My main looks something like this.

C++
bool is_female(SLL::iterator & iterator)
{
if (iterator.get_gender() == 0) return 1;
else return 0;
}

int main()
{
People Peter("Peter", 1);
People Martha("Martha, 0):
SLL sl;
sl.insert(Peter);
sl.insert(Martha);
std::partition(sl.begin(), sl.end(), is_female);
return 0;
}


Doesn't work for the std::partition. It's saying something about std::iterator__iterator_category(__first) and something else about not function for call to __iterator_category(SLL::iterator &);

What is exactly going on to make this whole thing happen? What am I missing in my implementation of my iterator?

What I have tried:

I'm absolutely left without much of an answer on my own. This is pretty new to me and I really didn't think I was going to encounter this but it's here. Time to figure it out.
Posted
Updated 7-Feb-21 15:59pm
v3

The predicate function should take a Node& (or const Node&) as argument.

Try something like this:
C++
bool is_female(const Node& n)
{
if (n.get_gender() == 0) return 1;
else return 0;
}


The std::partition algorithm applies the indirection operator on the iterator.
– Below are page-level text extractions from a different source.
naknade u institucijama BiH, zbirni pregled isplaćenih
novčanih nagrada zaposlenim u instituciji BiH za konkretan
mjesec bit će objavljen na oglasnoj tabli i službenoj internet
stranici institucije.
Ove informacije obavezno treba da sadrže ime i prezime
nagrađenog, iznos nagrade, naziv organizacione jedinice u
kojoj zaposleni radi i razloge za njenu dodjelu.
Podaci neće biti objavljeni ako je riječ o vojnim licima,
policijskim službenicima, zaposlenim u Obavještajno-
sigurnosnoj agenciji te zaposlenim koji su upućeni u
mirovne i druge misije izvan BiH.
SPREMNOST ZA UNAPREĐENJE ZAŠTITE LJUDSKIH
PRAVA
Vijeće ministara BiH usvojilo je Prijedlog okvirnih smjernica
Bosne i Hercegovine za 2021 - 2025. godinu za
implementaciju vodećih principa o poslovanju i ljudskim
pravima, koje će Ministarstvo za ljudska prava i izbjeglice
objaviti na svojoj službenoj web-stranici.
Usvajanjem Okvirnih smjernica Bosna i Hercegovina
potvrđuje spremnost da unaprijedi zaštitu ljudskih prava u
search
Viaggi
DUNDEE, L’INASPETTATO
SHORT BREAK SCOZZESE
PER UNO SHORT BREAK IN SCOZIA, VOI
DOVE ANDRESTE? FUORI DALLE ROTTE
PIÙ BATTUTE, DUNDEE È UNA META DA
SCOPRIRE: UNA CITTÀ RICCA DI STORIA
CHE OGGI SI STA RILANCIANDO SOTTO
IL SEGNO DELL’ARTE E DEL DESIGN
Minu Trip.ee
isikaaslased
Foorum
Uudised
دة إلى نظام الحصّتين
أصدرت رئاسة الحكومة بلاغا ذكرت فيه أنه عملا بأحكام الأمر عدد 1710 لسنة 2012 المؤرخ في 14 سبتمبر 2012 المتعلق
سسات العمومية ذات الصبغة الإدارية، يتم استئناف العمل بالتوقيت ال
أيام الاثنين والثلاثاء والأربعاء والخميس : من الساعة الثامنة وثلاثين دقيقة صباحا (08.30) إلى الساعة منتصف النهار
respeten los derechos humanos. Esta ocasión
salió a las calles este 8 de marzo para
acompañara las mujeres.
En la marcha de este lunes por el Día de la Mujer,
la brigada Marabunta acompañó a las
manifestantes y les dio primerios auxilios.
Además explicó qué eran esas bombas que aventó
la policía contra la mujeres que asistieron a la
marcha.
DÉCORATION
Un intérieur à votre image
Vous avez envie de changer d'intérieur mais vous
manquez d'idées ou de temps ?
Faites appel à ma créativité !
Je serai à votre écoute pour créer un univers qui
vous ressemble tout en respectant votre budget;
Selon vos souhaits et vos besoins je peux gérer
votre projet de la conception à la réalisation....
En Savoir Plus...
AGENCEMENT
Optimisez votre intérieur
See the "Possible Implementation" section of [^]
   
Quote:
I'm absolutely left without much of an answer on my own. This is pretty new to me and I really didn't think I was going to encounter this but it's here. Time to figure it out.

Time to ask your code to show you what is going on, the tool to use is the debugger.

Your code do not behave the way you expect, or you don't understand why !

There is an almost universal solution: Run your code on debugger step by step, inspect variables.
The debugger is here to show you what your code is doing and your task is to compare with what it should do.
There is no magic in the debugger, it don't know what your code is supposed to do, it don't find bugs, it just help you to by showing you what is going on. When the code don't do what is expected, you are close to a bug.
To see what your code is doing: Just set a breakpoint and see your code performing, the debugger allow you to execute lines 1 by 1 and to inspect variables as it execute.

Debugger - Wikipedia, the free encyclopedia[^]

Mastering Debugging in Visual Studio 2010 - A Beginner's Guide[^]
Basic Debugging with Visual Studio 2010 - YouTube[^]

Debugging C# Code in Visual Studio - YouTube[^]

The debugger is here to only show you what your code is doing and your task is to compare with what it should do.